Tapi orang yang berenang itu masih sedikit dapat
merasakan air melalui gesekan aliran air dengan tubuhnya.
Air selalu beradaptasi menyesuaikan dengan bentuk sekitarnya.
Tapi udara bisa lebih lembut lagi,
udara lebih tidak terasa oleh manusia yang berada di dalamnya.
Tapi bagaimana jika dzat-Ku yang menyelimuti segala yang terindera manusia ini?
Jelas tidak akan mampu dirasakan bahkan tidak hanya oleh indera peraba
manusia tapi juga oleh pikiran dan kehendak manusia.
Tapi bahkan tidak seperti itu, Aku lebih dari itu.
Aku tidak seperti udara ataupun air yang memerlukan berpindah.
Tidak mungkin Aku memerlukan berpindah,
Dzat-Ku maha kuasa. Berarti hamba-hamba-Ku, kalianlah yang semu.

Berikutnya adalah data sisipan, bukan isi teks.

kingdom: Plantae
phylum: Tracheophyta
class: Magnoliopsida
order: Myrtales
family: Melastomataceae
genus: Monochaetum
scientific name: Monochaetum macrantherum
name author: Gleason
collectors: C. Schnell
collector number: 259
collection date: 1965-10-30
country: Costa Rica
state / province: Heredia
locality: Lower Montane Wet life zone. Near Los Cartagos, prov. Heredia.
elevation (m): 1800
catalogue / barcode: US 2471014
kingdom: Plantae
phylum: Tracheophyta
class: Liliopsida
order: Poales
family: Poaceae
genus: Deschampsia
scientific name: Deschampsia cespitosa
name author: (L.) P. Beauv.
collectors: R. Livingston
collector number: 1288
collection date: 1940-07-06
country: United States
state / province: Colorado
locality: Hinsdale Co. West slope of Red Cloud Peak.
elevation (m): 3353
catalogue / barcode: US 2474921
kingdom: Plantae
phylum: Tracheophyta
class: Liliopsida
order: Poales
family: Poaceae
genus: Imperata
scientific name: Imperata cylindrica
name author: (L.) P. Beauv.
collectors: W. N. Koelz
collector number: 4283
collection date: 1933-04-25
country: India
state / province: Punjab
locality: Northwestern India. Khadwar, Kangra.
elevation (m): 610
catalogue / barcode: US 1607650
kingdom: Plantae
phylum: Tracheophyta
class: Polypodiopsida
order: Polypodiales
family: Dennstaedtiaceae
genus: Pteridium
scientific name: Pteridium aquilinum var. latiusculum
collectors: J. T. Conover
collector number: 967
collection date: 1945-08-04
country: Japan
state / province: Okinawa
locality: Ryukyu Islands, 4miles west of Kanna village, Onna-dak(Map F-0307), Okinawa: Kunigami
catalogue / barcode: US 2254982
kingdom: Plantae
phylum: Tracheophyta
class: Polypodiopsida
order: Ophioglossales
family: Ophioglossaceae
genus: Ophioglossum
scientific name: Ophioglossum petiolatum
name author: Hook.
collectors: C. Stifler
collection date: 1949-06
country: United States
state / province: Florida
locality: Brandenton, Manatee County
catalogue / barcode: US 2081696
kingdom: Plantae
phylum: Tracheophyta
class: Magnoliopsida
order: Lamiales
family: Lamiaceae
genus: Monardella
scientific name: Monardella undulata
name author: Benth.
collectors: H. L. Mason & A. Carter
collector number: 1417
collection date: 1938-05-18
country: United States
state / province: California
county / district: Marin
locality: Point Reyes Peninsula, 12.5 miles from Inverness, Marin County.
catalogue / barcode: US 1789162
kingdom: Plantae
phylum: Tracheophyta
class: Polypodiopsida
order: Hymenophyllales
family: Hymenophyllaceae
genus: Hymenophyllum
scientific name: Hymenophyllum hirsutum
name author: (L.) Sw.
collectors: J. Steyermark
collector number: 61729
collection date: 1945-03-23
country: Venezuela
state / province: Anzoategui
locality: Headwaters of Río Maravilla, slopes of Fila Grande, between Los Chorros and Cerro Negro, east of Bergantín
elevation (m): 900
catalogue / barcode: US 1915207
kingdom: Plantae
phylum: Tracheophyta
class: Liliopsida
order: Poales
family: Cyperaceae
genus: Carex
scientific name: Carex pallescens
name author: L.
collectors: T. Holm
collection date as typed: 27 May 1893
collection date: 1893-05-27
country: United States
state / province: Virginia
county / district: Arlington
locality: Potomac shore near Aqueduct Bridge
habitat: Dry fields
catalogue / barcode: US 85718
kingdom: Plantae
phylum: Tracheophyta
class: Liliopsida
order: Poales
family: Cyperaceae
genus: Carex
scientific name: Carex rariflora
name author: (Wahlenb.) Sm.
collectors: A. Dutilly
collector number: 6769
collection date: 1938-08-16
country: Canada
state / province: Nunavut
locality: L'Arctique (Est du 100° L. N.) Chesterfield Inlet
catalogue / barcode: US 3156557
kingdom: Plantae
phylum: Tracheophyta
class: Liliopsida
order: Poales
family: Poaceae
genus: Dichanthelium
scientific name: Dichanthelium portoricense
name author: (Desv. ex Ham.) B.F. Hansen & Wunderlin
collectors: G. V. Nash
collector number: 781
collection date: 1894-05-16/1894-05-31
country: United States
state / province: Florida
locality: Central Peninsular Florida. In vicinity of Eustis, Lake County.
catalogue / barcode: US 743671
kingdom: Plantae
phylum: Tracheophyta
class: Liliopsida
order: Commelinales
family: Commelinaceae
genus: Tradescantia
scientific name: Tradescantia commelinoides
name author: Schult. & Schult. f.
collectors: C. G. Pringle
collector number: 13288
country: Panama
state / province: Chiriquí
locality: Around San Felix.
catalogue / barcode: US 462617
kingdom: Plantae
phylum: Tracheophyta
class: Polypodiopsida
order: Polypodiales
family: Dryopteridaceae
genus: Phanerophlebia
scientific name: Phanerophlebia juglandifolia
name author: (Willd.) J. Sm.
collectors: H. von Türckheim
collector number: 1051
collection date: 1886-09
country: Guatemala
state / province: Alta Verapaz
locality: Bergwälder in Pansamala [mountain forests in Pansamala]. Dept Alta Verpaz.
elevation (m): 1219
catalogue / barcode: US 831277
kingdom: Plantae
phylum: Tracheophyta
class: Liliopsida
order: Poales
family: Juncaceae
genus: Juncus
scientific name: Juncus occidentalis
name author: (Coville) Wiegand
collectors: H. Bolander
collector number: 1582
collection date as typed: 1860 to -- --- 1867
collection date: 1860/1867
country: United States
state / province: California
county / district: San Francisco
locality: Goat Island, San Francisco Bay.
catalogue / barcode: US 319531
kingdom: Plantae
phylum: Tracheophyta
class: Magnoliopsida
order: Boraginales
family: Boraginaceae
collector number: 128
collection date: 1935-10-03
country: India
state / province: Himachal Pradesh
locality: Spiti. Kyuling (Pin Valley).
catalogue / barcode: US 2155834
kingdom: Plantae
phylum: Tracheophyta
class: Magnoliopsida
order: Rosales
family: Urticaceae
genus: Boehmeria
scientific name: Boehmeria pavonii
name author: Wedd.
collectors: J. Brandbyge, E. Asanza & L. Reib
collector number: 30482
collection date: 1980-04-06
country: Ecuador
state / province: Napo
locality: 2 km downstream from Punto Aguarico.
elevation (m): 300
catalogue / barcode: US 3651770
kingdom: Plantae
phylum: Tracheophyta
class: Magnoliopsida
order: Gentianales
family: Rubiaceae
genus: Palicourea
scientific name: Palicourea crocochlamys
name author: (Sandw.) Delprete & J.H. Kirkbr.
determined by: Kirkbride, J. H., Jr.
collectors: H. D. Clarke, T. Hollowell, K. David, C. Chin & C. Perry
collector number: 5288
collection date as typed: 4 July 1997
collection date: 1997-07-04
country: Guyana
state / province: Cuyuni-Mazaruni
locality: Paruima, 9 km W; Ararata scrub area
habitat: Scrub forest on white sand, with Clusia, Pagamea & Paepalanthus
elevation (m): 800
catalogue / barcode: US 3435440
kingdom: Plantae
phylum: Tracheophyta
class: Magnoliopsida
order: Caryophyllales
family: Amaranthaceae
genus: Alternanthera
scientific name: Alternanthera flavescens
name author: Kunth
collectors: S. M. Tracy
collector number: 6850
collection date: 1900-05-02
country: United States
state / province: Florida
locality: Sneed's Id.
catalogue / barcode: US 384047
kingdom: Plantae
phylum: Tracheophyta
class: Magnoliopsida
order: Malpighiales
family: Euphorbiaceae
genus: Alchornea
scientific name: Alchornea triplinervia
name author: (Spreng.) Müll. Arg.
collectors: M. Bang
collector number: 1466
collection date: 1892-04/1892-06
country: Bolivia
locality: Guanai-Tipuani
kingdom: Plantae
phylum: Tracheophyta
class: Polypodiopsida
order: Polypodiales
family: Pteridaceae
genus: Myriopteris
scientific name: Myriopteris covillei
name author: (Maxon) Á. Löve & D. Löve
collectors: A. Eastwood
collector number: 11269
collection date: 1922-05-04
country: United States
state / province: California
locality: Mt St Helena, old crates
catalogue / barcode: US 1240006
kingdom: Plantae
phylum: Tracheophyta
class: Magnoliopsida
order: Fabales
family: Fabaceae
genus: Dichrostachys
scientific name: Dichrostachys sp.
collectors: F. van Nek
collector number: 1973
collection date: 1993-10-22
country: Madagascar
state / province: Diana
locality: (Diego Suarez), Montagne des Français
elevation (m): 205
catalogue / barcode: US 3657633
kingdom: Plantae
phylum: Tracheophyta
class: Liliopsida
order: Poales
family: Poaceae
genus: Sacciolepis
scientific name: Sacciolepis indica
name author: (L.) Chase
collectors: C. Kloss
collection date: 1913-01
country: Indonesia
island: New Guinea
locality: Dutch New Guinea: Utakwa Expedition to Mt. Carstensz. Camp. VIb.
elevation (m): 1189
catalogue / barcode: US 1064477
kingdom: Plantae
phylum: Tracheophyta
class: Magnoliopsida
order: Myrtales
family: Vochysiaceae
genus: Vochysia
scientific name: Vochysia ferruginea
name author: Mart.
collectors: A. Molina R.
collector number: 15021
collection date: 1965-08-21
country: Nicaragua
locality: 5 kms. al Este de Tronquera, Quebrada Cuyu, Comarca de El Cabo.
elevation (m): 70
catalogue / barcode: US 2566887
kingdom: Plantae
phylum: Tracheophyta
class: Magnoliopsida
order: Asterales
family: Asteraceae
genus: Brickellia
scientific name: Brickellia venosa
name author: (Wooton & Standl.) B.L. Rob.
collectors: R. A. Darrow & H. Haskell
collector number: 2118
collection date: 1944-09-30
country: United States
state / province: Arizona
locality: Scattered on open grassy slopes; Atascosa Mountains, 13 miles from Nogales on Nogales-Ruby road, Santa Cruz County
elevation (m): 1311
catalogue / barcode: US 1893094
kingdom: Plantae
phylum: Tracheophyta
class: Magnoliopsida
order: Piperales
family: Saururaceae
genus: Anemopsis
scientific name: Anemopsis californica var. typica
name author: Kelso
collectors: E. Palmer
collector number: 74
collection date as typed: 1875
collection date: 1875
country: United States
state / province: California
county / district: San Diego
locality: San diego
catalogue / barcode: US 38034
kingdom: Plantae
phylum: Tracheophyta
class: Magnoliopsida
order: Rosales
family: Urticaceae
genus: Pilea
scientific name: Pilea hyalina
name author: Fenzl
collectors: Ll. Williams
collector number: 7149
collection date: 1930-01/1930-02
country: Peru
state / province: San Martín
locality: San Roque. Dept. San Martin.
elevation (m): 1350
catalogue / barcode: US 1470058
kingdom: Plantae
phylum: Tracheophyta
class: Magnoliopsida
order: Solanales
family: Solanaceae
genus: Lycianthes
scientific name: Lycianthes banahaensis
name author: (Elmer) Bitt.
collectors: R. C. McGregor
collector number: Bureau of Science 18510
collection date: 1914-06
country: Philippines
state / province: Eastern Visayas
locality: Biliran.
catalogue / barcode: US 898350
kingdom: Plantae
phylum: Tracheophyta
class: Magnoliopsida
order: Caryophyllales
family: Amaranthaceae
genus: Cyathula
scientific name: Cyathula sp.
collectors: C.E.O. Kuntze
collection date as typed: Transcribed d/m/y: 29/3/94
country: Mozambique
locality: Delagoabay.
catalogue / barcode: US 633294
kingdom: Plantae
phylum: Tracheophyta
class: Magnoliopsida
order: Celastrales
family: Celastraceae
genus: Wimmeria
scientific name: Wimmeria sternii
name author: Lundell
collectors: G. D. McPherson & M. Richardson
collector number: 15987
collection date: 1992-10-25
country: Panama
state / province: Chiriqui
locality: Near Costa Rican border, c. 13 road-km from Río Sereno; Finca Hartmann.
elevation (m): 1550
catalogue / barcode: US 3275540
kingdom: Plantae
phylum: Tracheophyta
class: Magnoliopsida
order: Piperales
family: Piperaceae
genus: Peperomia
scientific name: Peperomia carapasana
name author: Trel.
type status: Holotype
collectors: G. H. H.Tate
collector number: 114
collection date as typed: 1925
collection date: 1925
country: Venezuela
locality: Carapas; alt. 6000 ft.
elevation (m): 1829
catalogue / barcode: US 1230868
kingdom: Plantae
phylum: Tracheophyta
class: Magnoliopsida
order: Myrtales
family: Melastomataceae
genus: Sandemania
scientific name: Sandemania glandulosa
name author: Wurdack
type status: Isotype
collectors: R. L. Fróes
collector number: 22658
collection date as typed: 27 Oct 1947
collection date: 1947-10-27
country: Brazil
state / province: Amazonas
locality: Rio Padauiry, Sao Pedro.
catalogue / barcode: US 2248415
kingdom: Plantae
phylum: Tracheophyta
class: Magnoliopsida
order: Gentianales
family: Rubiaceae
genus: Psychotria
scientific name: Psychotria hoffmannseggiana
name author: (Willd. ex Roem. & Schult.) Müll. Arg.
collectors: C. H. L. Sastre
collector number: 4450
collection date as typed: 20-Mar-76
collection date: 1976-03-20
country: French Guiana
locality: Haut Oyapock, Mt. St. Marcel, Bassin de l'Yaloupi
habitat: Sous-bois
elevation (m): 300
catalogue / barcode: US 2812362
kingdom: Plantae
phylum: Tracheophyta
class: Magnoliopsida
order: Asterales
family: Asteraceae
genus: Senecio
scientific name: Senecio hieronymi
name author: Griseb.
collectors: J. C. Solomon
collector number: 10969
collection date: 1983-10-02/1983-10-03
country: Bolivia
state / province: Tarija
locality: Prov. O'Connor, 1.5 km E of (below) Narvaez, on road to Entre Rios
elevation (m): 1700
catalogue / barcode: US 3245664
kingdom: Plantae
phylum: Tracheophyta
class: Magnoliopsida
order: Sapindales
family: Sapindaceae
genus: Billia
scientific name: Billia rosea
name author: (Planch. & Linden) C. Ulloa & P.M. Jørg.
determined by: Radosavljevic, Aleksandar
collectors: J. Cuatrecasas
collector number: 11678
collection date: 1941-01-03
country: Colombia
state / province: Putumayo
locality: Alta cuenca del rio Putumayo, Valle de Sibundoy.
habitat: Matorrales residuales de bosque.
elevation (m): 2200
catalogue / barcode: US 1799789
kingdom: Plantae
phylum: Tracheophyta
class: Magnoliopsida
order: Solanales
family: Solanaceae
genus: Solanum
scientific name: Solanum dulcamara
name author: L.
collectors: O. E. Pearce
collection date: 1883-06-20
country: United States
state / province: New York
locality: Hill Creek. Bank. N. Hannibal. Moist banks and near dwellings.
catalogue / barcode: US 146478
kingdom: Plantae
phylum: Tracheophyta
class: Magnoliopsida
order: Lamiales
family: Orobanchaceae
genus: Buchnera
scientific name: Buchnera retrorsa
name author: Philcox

Jika kalian berpindah maka kuasa-Ku
yang membentukmu di suatu tempat Aku hentikan,
dan Aku tampakkan kuasa-Ku untuk menegakkan kalian
di tempat lain dimana kalian berpindah.
Tapi bahkan lebih dari itu, segala bentuk dan makhluk ciptaan
serta kehidupannya di alam material atau
inderawi ini pada hakikatnya adalah ilusi-Ku.
Yang ter-Ghaib menurut indera hamba-hamba-Ku
sebenarnya justru diri-Ku, Sang Hyang Nyata.
Sedangkan yang tampak diantara indera kalian
sendiri sebenarnya adalah justru yang tidak nyata.
Manusia yang mempunyai iman kepada-Ku
mampu menyadari keberadaan-Ku
walaupun tidak terjangkau oleh indera, perasaan dan pikirannya.
Sementara yang ingkar kepada-Ku tidak akan percaya segala
sesuatu yang tidak terdeteksi oleh indera, perasaan dan pikirannya.